|Nuthatch, in my back yard|
When I read Christian Smith's Soul Searching a few years ago I thought that everyone who cares about American midadolescents needs to come out of their recliners and read it.
Smith has continued his research, and some of it is summarized by David Brooks here. Results include:
- How bad 18-23-year-olds are when it comes to thinking and talking about moral issues. "They just don't have the categories or vocabulary to do so."
- The default setting of 18-23-ers is that morality is just a matter of "individual taste."
- A common response is: "I would do what I thought made me happy or how I felt. I have no other way of knowing what to do but how I internally feel." (Yikes! Yet..., from what I see teaching at our county community college, I know this is accurate.)
- Smith et. al. emphasize that young people "have not been given the resources - by schools, institutions, and families - to cultivate their moral intuitions, to think more broadly about moral obligations, to check behaviors that may be morally degrading. In this way, [Smith's] study says more about adult America than youthful America."

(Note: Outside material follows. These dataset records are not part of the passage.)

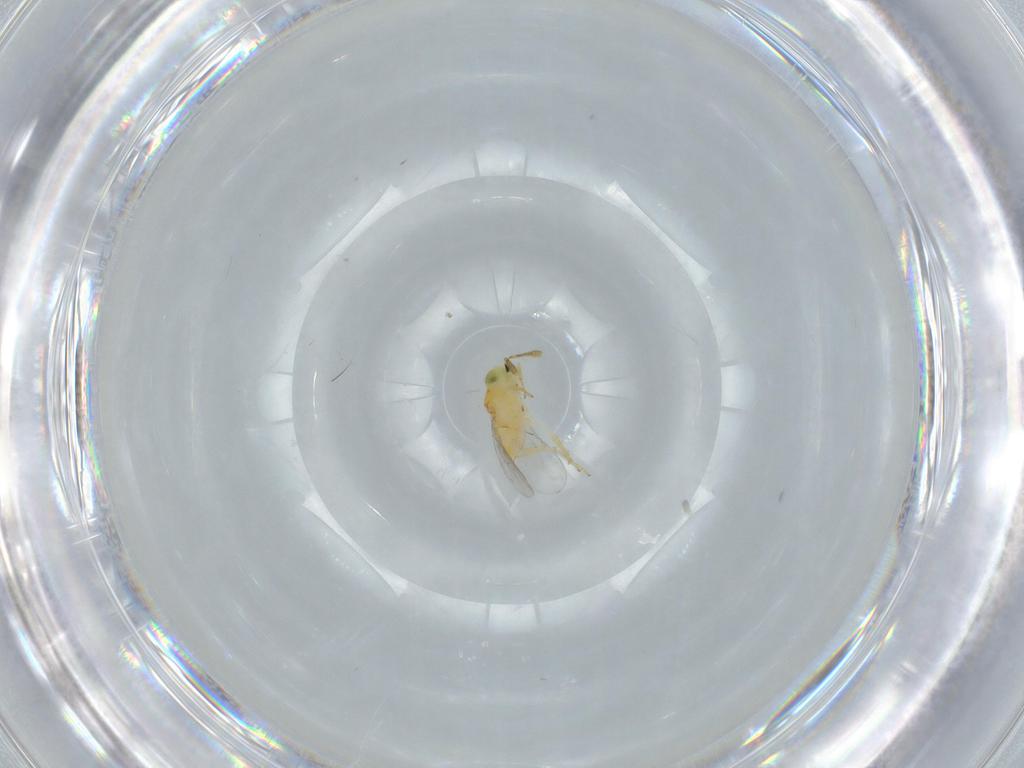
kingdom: Animalia
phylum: Arthropoda
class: Insecta
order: Hymenoptera
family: Encyrtidae
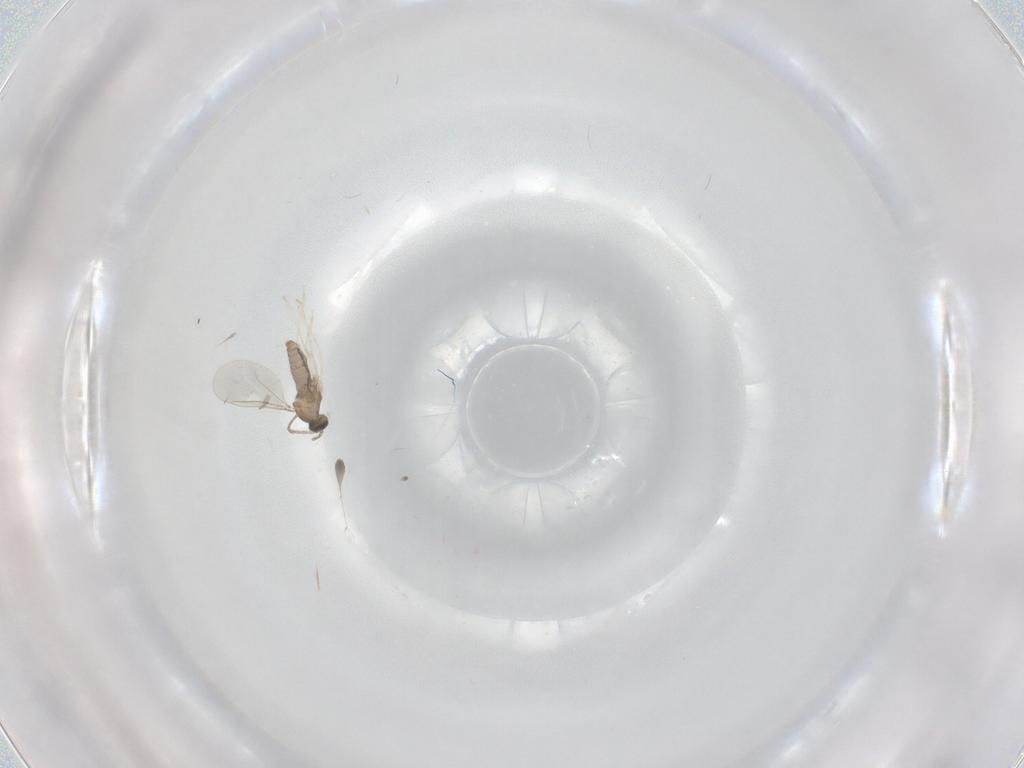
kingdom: Animalia
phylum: Arthropoda
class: Insecta
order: Diptera
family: Cecidomyiidae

- The youth that were interviewed were "completely untroubled by rabid consumerism." (Tis was just before the crash of 2008.)
- Alisdair McIntyre wrote of this, about "emotivism - the idea that it's impossible to secure moral agreement in our culture because all judgments are based on how we feel at the moment." (Yikes... again.)
- Today morals have been separated from moral sources. "People are less likely to feel embedded on a moral landscape that transcends culture."
- Today, more people are led to assume that the free-floating individual is the essential moral unit. Morality was once revealed, inherited and shared, but now it's thought of as something that emerges in the privacy of your own heart." And even that is not really "thought about."